For practitioners, we provide ways to obtain results quickly from a set of citations stored in a file or from a string. If you want to see the demo head over to our demo site.

interact()
predict_for_file(filename: str) → List[str]
predict_for_text(text: str)

SectLabel

class sciwing.models.sectlabel.SectLabel(log_file: str = None, device: str = 'cpu')

Bases: object

dehyphenate(lines: List[str]) → List[str]

Dehyphenates a list of strings

Parameters:lines (List[str]) – A list of hyphenated strings
Returns:A list of dehyphenated strings
Return type:List[str]
extract_abstract_for_file(pdf_filename: pathlib.Path, dehyphenate: bool = True) → str

Extracts abstracts from a pdf using sectlabel. This is the python programmatic version of the API. The APIs can be found in sciwing/api. You can see that for more information

Parameters:
  • pdf_filename (pathlib.Path) – The path where the pdf is stored
  • dehyphenate (bool) – Scientific documents are two columns sometimes and there are a lot of hyphenation introduced. If this is true, we remove the hyphens from the code
Returns:

The abstract of the pdf

Return type:

str

extract_abstract_for_folder(foldername: pathlib.Path, dehyphenate=True)

Extracts the abstracts for all the pdf fils stored in a folder

Parameters:
  • foldername (pathlib.Path) – THe path of the folder containing pdf files
  • dehyphenate (bool) – We will try to dehyphenate the lines. Useful if the pdfs are two column research paper
Returns:

Writes the abstracts to files

Return type:

None

extract_all_info(pdf_filename: pathlib.Path)

Extracts information from the pdf file.

Parameters:pdf_filename (pathlib.Path) – The path of the pdf file
Returns:A dictionary containing information parsed from the pdf file
Return type:Dict[str, Any]
interact()

Interact with the pre-trained model

predict_for_file(filename: str) → List[str]

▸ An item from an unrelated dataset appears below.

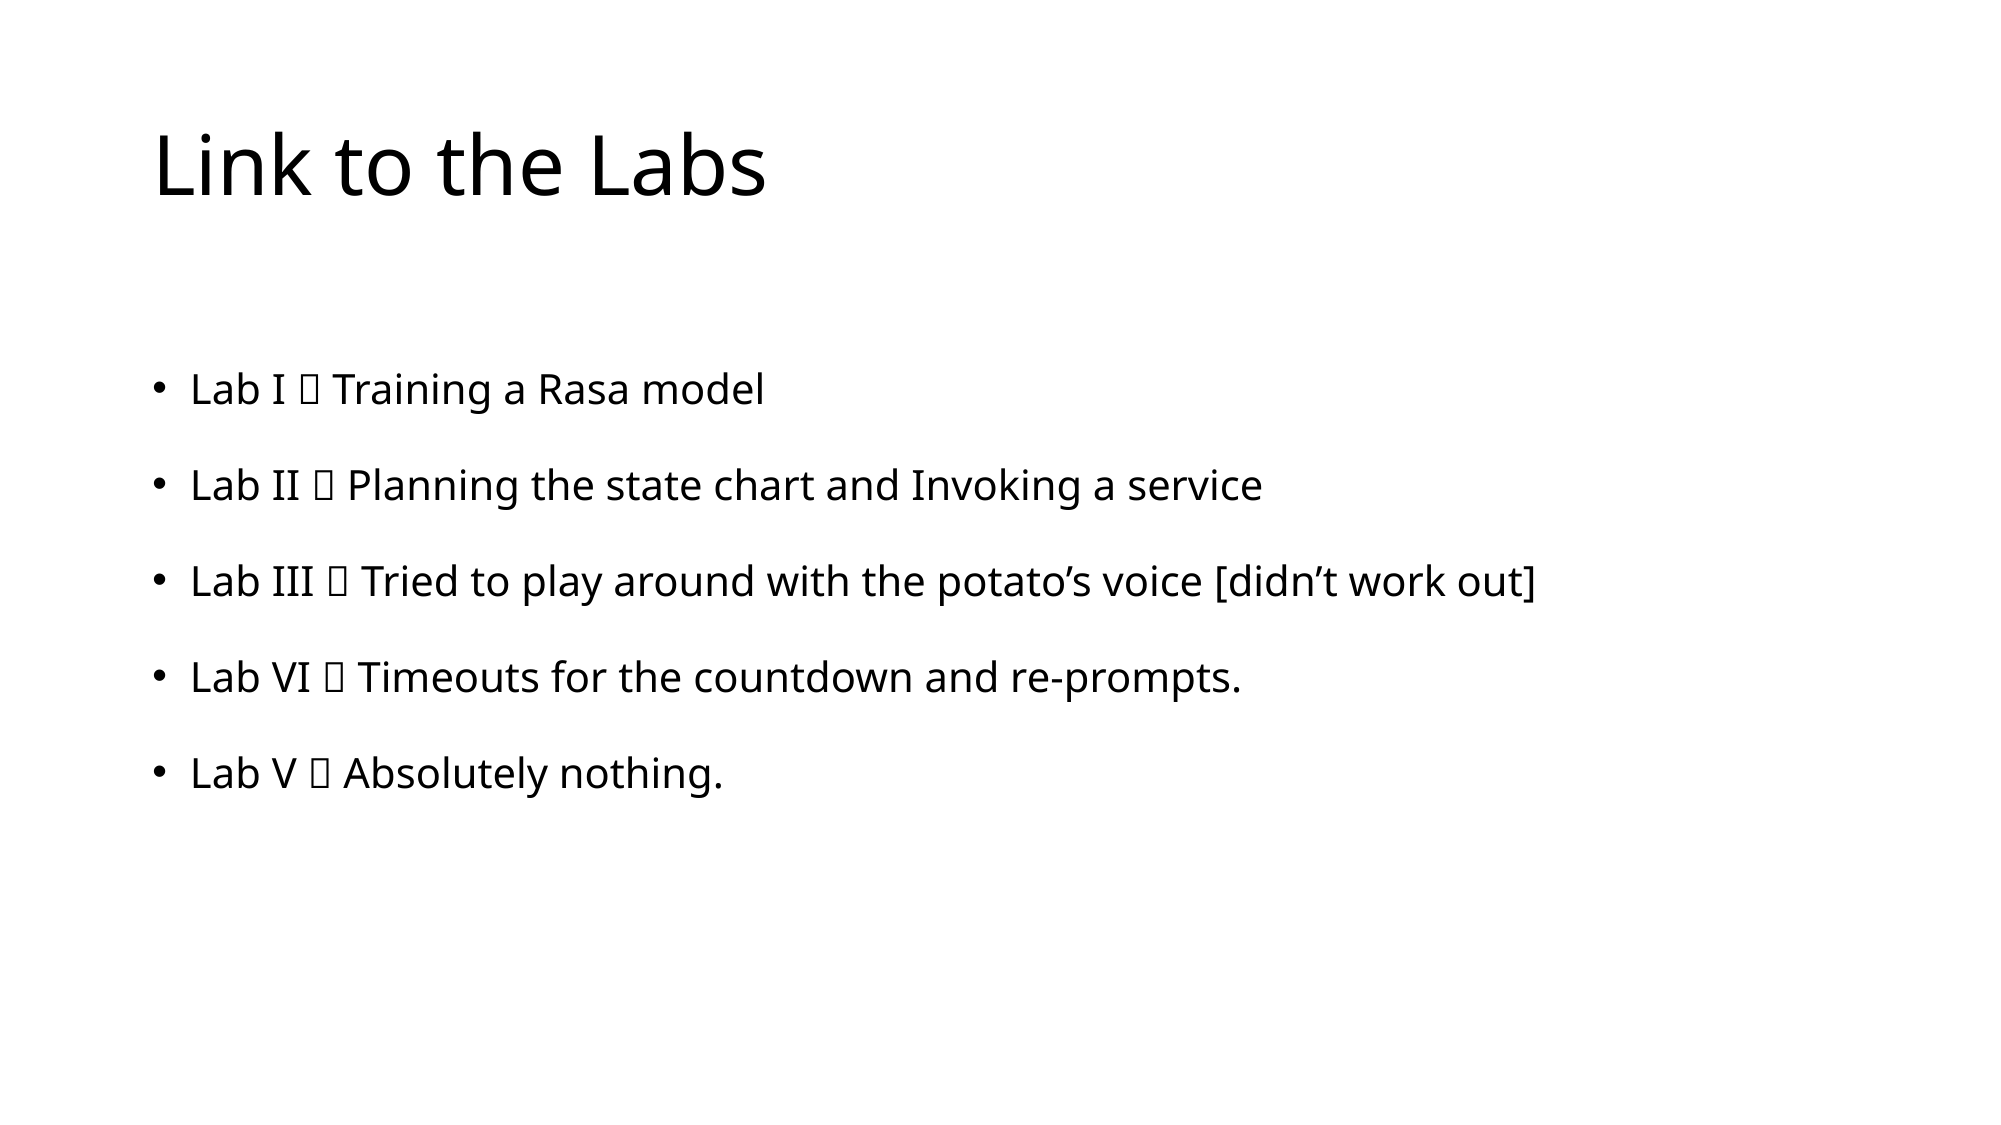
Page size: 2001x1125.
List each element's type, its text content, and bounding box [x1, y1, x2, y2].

Predicts the logical sections for all the sentences in a file, with one sentence per line

Parameters:filename (str) – The path of the file
Returns:The predictions for each line.
Return type:List[str]
predict_for_pdf(pdf_filename: pathlib.Path) -> (typing.List[str], typing.List[str])

Predicts lines and labels given a pdf filename

Parameters:pdf_filename (pathlib.Path) – The location where pdf files are stored
Returns:The lines and labels inferred on the file
Return type:List[str], List[str]
predict_for_text(text: str) → str

Predicts the logical section that the line belongs to

Parameters:text (str) – A single line of text
Returns:The logical section of the text.
Return type:str
predict_for_text_batch(texts: List[str]) → List[str]

Predicts the logical section for a batch of text.

Parameters:texts (List[str]) – A batch of text
Returns:A batch of predictions
Return type:List[str]